Your instructions: The answer must consist only of the lines from the line with "pinky dip: (678, 714)" to the line with "middle tip: (1014, 581)", both included, exactly as they stand below.

Stored data entries:
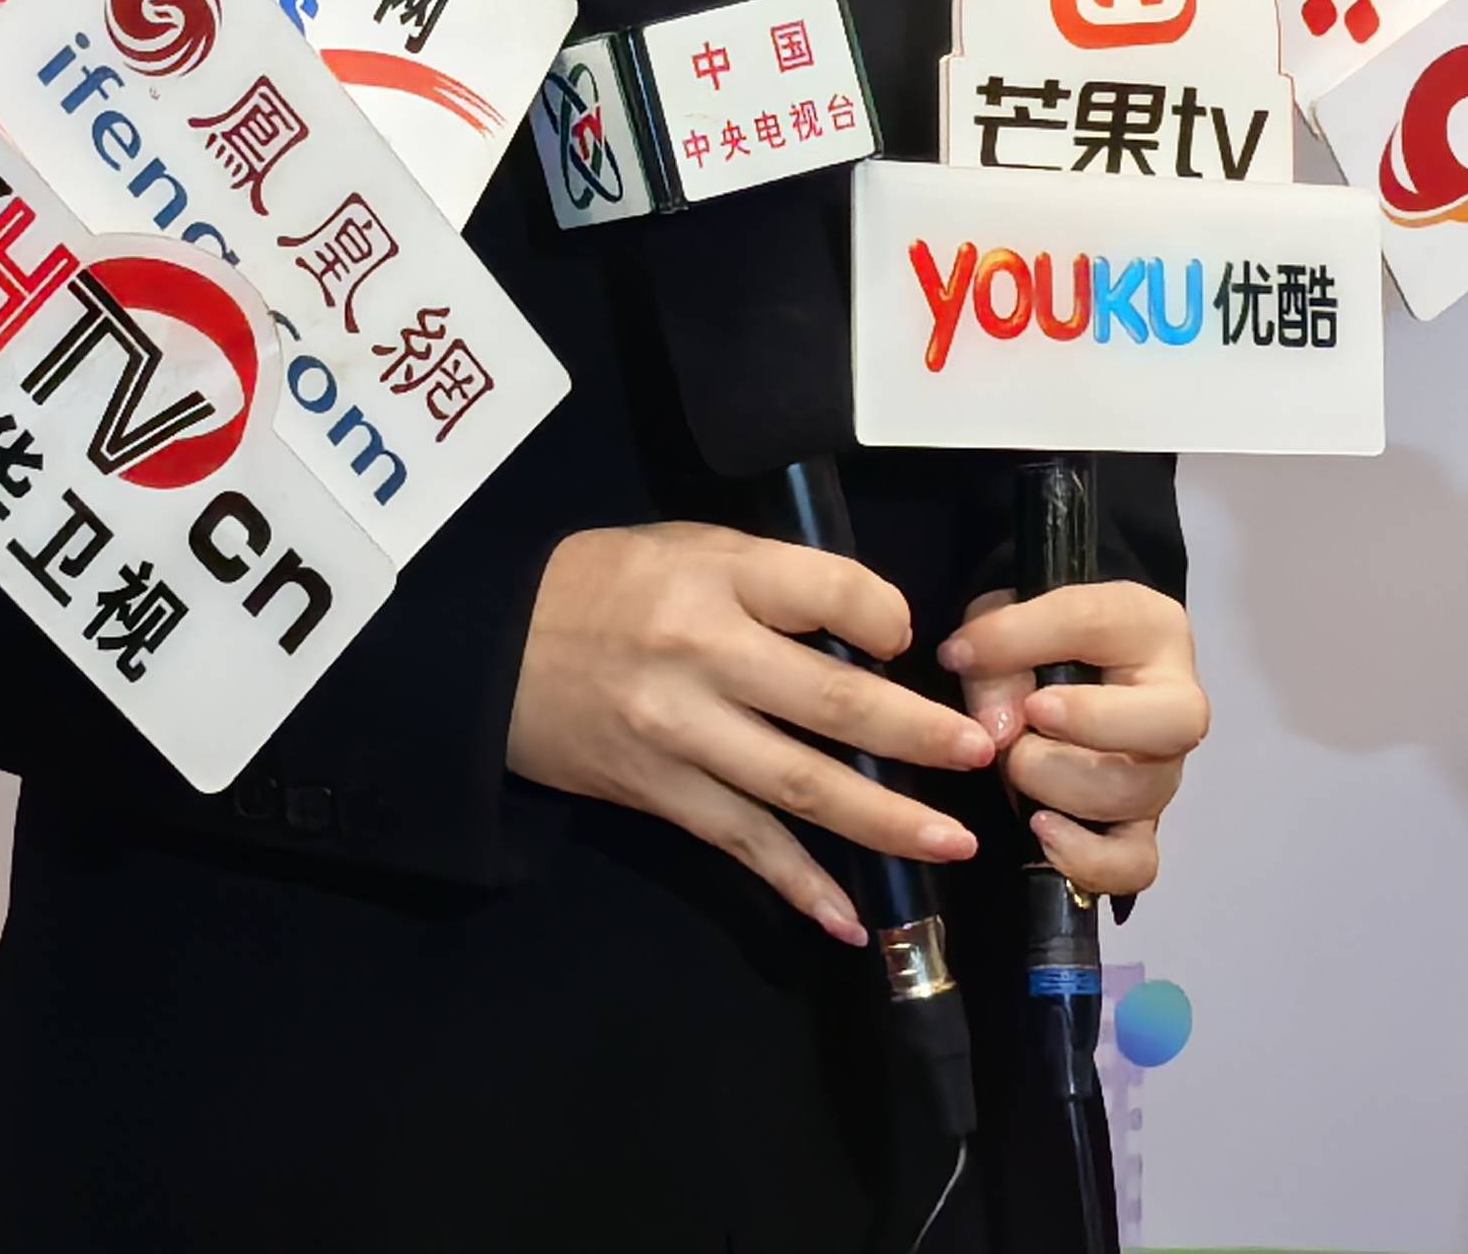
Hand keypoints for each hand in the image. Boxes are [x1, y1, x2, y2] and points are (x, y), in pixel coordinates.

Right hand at [505, 523, 994, 945]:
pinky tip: (848, 918)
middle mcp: (703, 653)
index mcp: (718, 576)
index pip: (831, 593)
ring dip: (883, 822)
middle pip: (833, 704)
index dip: (886, 617)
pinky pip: (742, 844)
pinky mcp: (658, 794)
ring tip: (951, 844)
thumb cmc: (606, 585)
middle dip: (918, 737)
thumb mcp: (690, 548)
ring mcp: (680, 733)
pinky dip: (797, 884)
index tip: (913, 642)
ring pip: (801, 787)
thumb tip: (875, 634)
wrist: (489, 650)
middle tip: (978, 756)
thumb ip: (777, 582)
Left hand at [945, 583, 1206, 899]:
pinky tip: (1044, 833)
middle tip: (1017, 734)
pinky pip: (1137, 864)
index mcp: (1147, 626)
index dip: (1037, 645)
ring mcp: (1161, 771)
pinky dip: (1089, 859)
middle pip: (1164, 726)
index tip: (981, 667)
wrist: (1046, 675)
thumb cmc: (1034, 637)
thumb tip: (997, 727)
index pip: (1099, 624)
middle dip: (1080, 734)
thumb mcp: (1003, 614)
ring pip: (1139, 793)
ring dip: (1061, 787)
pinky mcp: (1140, 828)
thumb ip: (997, 649)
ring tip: (1016, 768)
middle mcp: (1173, 701)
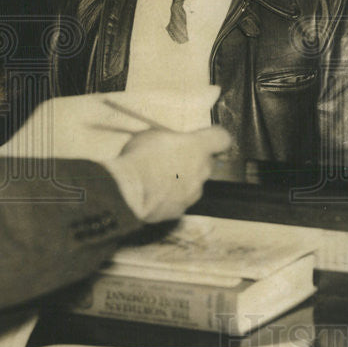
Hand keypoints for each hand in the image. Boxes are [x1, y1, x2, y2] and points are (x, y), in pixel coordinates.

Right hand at [105, 126, 231, 222]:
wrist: (125, 192)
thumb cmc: (139, 157)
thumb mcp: (155, 135)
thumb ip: (173, 140)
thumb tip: (174, 144)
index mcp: (199, 146)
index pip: (222, 138)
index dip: (214, 138)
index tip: (205, 138)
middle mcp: (203, 170)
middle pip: (206, 163)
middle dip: (193, 161)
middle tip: (171, 160)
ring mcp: (194, 193)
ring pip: (194, 184)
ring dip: (182, 181)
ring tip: (158, 180)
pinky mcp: (181, 211)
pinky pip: (180, 202)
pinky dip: (170, 199)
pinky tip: (153, 196)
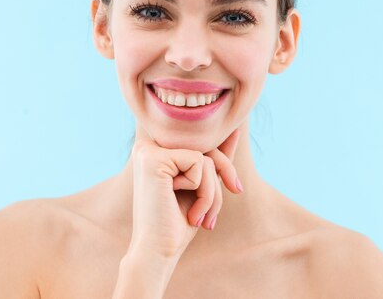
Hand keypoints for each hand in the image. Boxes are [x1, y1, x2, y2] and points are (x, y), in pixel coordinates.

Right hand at [127, 129, 242, 259]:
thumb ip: (214, 159)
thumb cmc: (177, 223)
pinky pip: (200, 162)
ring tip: (199, 217)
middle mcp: (148, 146)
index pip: (202, 143)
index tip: (232, 189)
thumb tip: (235, 130)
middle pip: (206, 145)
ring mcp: (148, 150)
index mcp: (155, 150)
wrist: (158, 253)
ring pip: (205, 157)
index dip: (222, 166)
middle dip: (224, 176)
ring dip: (211, 193)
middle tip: (216, 214)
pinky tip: (188, 211)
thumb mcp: (202, 186)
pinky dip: (203, 191)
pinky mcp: (153, 158)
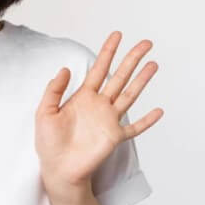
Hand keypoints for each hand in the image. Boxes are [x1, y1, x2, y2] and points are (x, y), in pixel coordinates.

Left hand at [34, 31, 162, 203]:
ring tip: (154, 64)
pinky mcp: (114, 137)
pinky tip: (159, 110)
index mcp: (83, 96)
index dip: (108, 51)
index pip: (98, 68)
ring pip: (129, 95)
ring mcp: (108, 120)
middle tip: (146, 43)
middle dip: (132, 59)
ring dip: (142, 80)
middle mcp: (99, 105)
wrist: (57, 169)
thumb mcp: (44, 112)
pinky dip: (147, 120)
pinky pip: (134, 128)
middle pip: (119, 76)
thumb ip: (54, 90)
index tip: (117, 35)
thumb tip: (65, 69)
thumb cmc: (48, 143)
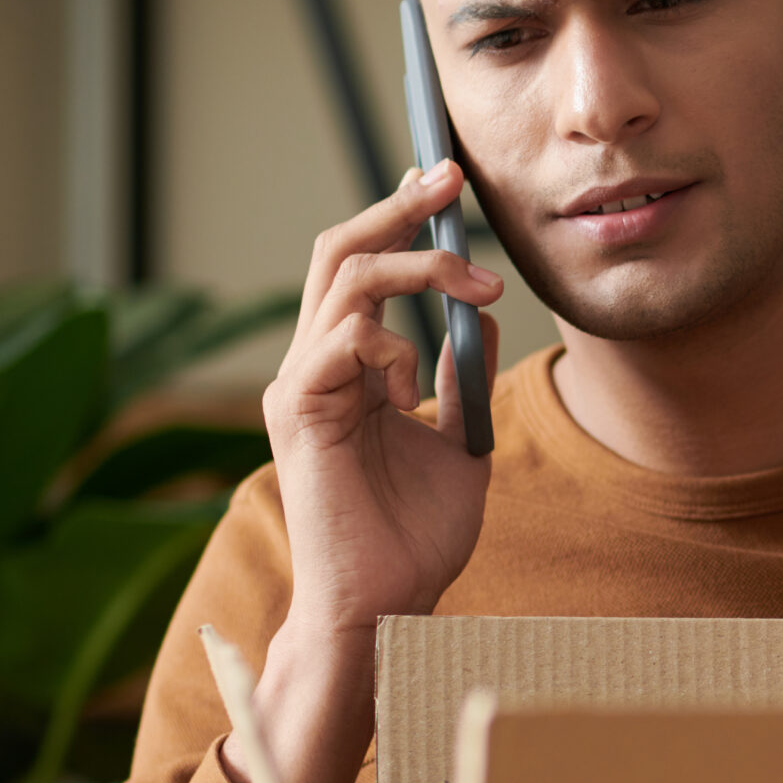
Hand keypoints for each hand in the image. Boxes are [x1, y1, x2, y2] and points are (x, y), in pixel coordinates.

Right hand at [226, 162, 503, 782]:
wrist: (387, 607)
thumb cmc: (415, 538)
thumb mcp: (462, 444)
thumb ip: (462, 380)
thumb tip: (483, 315)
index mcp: (348, 370)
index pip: (364, 269)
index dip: (401, 216)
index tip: (447, 178)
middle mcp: (315, 368)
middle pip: (342, 251)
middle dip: (399, 206)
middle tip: (453, 176)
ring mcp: (300, 387)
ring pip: (343, 279)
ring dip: (418, 266)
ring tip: (480, 285)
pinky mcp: (298, 414)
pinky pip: (338, 341)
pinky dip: (387, 341)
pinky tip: (416, 379)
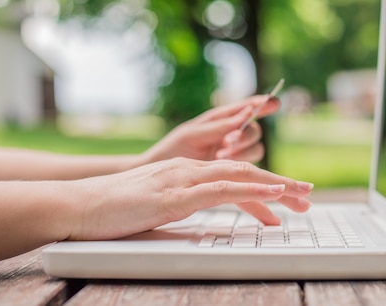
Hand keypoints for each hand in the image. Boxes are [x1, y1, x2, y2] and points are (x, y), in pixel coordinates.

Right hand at [67, 157, 312, 240]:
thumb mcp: (155, 205)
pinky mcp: (174, 195)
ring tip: (301, 194)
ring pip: (240, 175)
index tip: (287, 195)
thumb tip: (201, 216)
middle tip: (307, 193)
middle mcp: (189, 169)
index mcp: (185, 171)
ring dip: (275, 184)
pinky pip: (221, 190)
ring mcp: (182, 180)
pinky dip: (250, 189)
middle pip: (245, 170)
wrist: (78, 204)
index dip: (264, 183)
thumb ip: (181, 205)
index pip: (233, 174)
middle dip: (279, 182)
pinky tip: (271, 193)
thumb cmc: (112, 209)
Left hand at [144, 95, 279, 163]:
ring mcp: (232, 155)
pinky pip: (247, 170)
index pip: (247, 108)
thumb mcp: (193, 134)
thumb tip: (247, 112)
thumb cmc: (173, 150)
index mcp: (221, 120)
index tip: (274, 101)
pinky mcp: (231, 173)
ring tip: (219, 155)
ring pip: (253, 151)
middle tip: (228, 141)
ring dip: (241, 152)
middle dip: (244, 136)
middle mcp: (230, 135)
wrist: (158, 177)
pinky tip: (225, 166)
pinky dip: (242, 169)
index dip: (262, 104)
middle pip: (253, 133)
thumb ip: (220, 126)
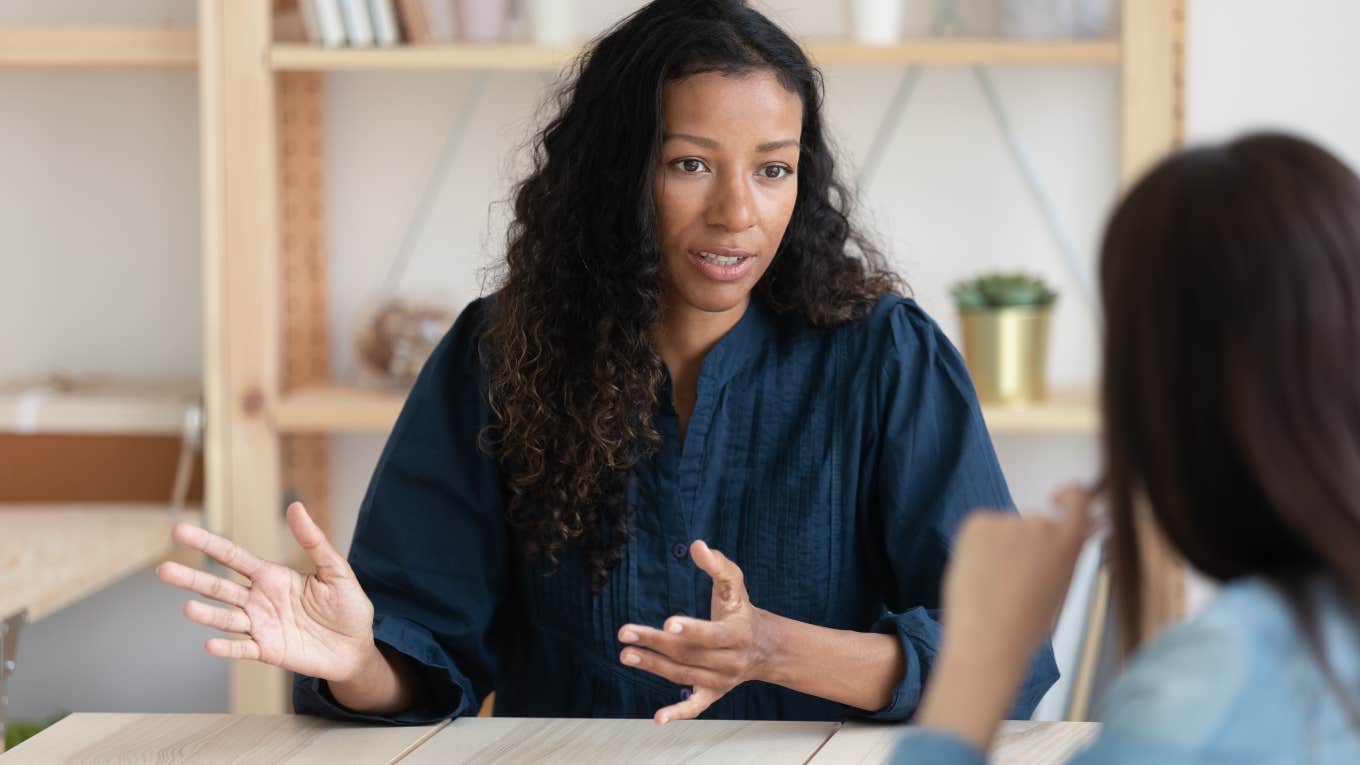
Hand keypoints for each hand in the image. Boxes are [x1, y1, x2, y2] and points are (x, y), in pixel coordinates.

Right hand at [156, 502, 377, 683]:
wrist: (356, 648)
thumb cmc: (347, 606)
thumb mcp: (335, 570)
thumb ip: (314, 541)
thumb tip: (296, 507)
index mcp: (272, 576)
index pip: (232, 556)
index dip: (207, 543)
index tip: (179, 531)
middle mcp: (259, 599)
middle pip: (218, 587)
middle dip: (192, 579)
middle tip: (163, 570)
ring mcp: (260, 626)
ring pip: (226, 618)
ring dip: (207, 615)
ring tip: (188, 609)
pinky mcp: (267, 651)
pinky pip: (243, 649)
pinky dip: (227, 649)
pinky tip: (211, 645)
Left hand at [617, 540, 772, 723]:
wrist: (765, 646)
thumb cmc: (741, 609)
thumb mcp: (735, 584)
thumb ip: (718, 564)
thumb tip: (697, 545)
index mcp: (737, 633)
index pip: (712, 635)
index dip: (691, 630)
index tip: (668, 623)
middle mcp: (730, 660)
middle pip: (689, 655)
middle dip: (656, 644)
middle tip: (625, 635)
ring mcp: (721, 680)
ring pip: (684, 675)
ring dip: (654, 666)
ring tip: (626, 654)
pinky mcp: (714, 693)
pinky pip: (696, 707)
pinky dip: (678, 714)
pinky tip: (657, 719)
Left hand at [915, 484, 1094, 750]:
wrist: (988, 641)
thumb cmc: (1027, 624)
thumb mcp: (1062, 584)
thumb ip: (1072, 549)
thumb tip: (1093, 519)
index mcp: (1069, 541)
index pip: (1078, 498)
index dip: (1069, 495)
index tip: (1057, 500)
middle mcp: (1041, 524)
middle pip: (1035, 522)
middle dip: (1026, 543)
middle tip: (1014, 581)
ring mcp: (1008, 521)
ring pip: (1006, 529)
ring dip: (1000, 547)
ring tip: (994, 585)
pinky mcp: (977, 522)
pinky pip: (981, 528)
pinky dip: (978, 545)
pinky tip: (979, 574)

Answer for the task:
pinky dip: (678, 714)
pinky tip: (657, 719)
Left hand at [915, 484, 1094, 750]:
wrist: (988, 641)
thumb cmc: (1027, 624)
thumb mcp: (1062, 584)
thumb ip: (1072, 549)
thumb tip: (1093, 519)
index mcp: (1069, 541)
index pip: (1078, 498)
index dip: (1069, 495)
index tip: (1057, 500)
middle mcp: (1041, 524)
middle pip: (1035, 522)
middle dip: (1026, 543)
middle tip: (1014, 581)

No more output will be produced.